Проснулась уже к вечеру. Внизу громко переговаривались мужчины, они вытащили из машины знакомый черный пакет. Новый патологоанатом неприветливо встречал очередного покойника. Над людьми обреченно висело бесформенное серое облако. Оно зигзагообразно металось, будто что-то искало.
- Повесился, мерзавец, - раздраженно кивнул на тяжелый мешок мускулистый медбрат. – Люди без ног-рук живут, а тут совершенно здоровый и, причем, молодой! Из-за неразделенной любви повесился, видишь ли!
- Седьмой жмурик уже, и что людям неймется! - крякнул врач и удалился в свои страшные хоромы.
«Значит, в морге лежат уже шесть беззащитных тел, над которыми будут издеваться, - подытожила услышанное Мила, - а я весь день проспала».
Спускаться с дерева, чтобы вновь увидеть растерзанную себя, желания не было.
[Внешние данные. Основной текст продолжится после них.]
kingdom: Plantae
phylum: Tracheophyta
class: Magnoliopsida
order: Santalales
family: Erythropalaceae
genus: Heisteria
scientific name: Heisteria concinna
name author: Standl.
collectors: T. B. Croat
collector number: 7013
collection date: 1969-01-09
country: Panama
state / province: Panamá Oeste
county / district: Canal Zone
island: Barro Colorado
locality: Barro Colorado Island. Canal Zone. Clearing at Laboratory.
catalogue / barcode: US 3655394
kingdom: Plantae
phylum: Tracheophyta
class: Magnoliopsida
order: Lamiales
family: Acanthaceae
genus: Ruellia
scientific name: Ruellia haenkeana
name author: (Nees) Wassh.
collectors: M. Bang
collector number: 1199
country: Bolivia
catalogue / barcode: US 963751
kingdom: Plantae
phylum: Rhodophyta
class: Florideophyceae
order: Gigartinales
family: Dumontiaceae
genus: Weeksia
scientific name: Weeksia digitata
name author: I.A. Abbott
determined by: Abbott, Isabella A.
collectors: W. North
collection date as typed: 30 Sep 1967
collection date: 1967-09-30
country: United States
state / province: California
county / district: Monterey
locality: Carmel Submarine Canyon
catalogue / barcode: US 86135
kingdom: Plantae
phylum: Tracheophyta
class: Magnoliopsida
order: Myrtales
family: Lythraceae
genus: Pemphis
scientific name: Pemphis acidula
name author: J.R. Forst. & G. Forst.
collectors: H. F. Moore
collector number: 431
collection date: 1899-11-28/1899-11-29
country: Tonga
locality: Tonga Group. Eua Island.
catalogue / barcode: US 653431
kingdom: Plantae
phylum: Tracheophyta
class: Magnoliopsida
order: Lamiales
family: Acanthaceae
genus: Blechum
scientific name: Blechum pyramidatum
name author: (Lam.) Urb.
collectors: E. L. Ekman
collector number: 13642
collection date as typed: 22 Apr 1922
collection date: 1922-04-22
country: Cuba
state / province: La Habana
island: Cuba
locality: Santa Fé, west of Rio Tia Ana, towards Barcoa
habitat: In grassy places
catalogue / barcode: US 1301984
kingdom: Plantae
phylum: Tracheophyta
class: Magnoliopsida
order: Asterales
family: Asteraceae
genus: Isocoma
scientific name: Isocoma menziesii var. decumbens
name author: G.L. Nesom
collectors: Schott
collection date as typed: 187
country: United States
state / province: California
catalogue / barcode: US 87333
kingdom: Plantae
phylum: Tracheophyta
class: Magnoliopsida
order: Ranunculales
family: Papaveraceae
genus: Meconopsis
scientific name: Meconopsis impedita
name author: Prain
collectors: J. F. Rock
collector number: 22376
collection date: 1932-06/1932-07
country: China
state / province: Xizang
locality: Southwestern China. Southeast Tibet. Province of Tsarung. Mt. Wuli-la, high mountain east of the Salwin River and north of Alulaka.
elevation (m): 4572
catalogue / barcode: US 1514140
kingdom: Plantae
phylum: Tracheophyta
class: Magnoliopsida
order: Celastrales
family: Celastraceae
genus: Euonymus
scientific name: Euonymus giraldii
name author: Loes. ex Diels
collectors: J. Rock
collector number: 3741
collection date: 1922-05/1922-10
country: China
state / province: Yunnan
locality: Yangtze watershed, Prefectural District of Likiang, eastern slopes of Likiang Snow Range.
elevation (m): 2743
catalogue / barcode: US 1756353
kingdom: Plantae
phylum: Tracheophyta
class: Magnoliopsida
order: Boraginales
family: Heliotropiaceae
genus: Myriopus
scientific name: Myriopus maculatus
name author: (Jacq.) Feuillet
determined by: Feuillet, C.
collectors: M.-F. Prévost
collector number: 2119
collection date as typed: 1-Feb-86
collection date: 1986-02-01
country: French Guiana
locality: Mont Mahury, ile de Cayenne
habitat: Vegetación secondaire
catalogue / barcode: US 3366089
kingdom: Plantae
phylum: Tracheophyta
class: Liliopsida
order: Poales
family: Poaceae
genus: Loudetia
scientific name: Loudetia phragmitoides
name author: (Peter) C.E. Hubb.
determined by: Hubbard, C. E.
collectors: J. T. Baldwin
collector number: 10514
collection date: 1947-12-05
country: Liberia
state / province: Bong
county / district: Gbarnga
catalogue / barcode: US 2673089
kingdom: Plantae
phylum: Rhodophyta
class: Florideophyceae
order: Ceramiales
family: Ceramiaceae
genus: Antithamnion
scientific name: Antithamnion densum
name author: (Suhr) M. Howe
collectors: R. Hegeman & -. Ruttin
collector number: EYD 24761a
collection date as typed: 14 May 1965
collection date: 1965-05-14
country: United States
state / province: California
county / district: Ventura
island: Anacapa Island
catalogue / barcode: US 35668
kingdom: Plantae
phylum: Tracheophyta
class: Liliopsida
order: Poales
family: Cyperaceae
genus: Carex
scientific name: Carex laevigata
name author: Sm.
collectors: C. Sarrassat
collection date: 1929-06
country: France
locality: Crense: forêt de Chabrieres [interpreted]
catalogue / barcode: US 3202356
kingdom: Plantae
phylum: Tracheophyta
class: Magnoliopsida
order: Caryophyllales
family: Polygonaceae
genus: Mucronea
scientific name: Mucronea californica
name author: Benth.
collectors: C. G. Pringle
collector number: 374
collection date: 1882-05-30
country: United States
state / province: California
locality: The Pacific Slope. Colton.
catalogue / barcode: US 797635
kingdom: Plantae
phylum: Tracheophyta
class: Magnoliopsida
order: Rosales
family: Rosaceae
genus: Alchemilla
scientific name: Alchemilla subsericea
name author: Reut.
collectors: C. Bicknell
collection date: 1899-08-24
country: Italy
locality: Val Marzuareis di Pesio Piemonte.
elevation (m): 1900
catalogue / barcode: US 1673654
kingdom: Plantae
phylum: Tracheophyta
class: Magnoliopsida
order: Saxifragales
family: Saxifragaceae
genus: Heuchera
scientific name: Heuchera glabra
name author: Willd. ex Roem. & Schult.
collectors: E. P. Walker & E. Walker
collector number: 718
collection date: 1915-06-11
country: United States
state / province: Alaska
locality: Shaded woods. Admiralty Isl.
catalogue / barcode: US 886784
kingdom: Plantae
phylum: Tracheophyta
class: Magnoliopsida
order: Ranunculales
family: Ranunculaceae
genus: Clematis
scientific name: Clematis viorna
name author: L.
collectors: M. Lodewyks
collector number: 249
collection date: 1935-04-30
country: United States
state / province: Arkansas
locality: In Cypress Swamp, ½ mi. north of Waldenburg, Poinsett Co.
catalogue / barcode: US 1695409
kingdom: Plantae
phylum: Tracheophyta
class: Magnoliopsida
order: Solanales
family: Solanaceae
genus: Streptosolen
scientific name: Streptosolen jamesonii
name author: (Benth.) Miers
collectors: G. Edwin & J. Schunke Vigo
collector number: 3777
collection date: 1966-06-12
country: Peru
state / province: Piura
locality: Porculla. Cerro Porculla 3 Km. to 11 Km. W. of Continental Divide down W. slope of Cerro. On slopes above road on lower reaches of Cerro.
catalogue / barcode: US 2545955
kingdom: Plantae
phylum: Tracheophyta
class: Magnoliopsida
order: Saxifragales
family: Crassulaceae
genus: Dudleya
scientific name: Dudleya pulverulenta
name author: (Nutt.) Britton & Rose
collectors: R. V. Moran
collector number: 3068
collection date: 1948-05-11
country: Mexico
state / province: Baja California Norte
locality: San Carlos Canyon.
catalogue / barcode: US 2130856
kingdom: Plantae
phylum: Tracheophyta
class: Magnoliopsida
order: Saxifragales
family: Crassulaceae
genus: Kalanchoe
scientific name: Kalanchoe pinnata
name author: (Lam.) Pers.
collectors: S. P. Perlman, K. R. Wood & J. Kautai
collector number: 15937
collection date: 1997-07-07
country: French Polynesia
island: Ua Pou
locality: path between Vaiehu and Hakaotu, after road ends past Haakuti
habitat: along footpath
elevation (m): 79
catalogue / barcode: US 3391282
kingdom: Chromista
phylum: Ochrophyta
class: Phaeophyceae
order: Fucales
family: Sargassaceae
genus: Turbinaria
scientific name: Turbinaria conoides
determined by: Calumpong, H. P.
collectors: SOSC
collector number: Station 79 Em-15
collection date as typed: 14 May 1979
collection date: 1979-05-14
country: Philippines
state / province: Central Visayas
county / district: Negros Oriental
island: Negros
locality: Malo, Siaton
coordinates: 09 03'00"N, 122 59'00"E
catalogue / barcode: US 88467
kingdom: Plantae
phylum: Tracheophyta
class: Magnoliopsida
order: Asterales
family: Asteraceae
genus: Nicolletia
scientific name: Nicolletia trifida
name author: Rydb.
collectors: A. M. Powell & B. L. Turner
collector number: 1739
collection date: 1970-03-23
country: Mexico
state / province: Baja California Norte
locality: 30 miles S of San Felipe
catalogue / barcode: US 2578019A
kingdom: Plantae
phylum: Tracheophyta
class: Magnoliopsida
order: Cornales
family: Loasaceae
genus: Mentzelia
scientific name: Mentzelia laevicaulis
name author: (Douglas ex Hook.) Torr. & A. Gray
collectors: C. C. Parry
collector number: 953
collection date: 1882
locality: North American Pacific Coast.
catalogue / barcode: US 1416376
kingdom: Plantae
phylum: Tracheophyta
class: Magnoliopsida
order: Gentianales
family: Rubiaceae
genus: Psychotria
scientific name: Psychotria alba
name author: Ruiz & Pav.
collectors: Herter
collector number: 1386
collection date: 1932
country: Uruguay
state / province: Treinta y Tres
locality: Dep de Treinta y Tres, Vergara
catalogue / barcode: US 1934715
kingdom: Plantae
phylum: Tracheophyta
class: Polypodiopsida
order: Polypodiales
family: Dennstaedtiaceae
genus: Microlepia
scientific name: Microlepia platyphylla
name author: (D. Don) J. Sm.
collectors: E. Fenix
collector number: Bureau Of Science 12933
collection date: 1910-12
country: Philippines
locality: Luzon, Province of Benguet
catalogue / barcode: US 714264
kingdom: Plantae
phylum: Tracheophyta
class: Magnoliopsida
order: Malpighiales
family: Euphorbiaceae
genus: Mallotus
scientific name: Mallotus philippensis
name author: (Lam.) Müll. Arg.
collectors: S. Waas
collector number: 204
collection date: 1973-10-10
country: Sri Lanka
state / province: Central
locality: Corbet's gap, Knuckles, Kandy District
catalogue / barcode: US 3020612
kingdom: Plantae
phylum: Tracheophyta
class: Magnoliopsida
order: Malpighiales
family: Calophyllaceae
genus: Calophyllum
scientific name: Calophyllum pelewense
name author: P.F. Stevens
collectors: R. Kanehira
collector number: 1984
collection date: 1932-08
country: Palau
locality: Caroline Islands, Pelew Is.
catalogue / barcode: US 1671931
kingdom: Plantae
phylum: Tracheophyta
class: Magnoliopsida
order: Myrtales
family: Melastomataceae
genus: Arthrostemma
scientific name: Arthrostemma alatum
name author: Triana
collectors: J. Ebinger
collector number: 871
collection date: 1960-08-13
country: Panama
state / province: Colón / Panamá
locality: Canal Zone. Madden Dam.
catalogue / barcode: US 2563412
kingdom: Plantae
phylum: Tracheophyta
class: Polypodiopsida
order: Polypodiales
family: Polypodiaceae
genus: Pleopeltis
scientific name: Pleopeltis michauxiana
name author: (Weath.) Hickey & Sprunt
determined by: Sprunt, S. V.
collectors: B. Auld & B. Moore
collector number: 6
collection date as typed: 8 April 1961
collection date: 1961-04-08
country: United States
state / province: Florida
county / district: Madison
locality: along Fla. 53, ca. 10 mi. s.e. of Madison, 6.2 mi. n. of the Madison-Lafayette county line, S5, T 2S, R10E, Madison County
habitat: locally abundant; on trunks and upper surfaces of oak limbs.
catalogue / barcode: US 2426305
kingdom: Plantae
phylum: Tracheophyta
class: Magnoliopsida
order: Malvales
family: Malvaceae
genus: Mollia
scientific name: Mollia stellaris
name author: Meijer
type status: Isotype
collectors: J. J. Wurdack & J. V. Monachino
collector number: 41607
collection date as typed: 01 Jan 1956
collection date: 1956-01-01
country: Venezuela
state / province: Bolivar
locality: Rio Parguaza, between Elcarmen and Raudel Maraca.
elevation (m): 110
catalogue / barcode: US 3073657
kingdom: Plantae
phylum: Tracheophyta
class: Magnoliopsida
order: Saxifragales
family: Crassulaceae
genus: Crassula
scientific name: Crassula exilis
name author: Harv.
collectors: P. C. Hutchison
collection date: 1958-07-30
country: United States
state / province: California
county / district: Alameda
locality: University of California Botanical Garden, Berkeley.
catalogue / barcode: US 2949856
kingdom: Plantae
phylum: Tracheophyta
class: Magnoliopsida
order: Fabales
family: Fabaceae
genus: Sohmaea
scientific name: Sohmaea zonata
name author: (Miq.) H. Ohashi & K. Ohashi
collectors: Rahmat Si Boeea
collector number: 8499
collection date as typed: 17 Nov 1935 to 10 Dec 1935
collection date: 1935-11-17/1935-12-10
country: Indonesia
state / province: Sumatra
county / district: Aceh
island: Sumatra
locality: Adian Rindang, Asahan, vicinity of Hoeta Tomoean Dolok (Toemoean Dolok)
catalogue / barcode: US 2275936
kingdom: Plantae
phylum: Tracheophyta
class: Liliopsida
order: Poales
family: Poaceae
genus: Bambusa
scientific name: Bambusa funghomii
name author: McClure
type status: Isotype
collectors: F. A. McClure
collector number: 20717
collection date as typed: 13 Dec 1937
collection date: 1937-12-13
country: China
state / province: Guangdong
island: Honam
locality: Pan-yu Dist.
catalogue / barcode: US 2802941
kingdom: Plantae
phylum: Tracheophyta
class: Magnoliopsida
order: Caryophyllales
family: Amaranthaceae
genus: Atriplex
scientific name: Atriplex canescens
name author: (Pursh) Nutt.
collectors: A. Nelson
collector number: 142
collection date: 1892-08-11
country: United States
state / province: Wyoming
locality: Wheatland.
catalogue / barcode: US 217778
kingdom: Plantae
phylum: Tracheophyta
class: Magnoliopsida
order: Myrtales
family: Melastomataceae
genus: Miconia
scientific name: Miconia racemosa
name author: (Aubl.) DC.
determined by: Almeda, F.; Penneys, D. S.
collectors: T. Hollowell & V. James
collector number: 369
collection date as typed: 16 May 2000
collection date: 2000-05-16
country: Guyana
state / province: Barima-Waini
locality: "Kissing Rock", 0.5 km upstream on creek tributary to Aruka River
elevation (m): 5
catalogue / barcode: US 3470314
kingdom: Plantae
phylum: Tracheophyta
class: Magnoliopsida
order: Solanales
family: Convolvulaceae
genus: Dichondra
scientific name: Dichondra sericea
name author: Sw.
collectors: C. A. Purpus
Не было желания и знакомиться с новенькими посетителями морга. Повздыхав от неустроенности, женщина решила лететь домой.
Она уже ничему не удивлялась, не удивилась и тому, что мгновенно перенеслась в свою комнату до спазмов в груди любимого ею коттеджа.
Овальное зеркало в бронзовом оформлении, стоящее на тумбочке, прикрыли черной тканью, кровать зияла пустым матрасом, подушек на ней не было. И одежды в шифоньере не было. Будто человек по имени Людмила Анатольевна Зотова не существовал никогда. Так же бесследно исчез из собственного дома и Иван Васильевич, ее муж.
Мила всхлипнула, присела в кресло и прислушалась – на кухне кто-то разговаривал. Вспорхнув, женщина последовала на голоса.
За столом с остатками еды сидели Олег, Наталья и Борис. Олег плакал, остальные что-то ему выговаривали.
- Хватит, как баба, слезы лить! – возмущалась дочь, и ее глаза лихорадочно блестели.
«Выпила», - с грустью констатировала мать.
- Ты что, не понимаешь, она была приговорена! – неожиданно заорал зять, и Мила вздрогнула от его крика.
- Теперь о доме, - понизила тон Наташка. – Завещание на меня и ты не получишь ничего!
- Мне ничего не надо, - замотал головой Олег.
- Вот и правильно, - обнажил зубы в хищном оскале Борька. – Ты больше за подол жены держись, так вообще ничего от жизни не получишь.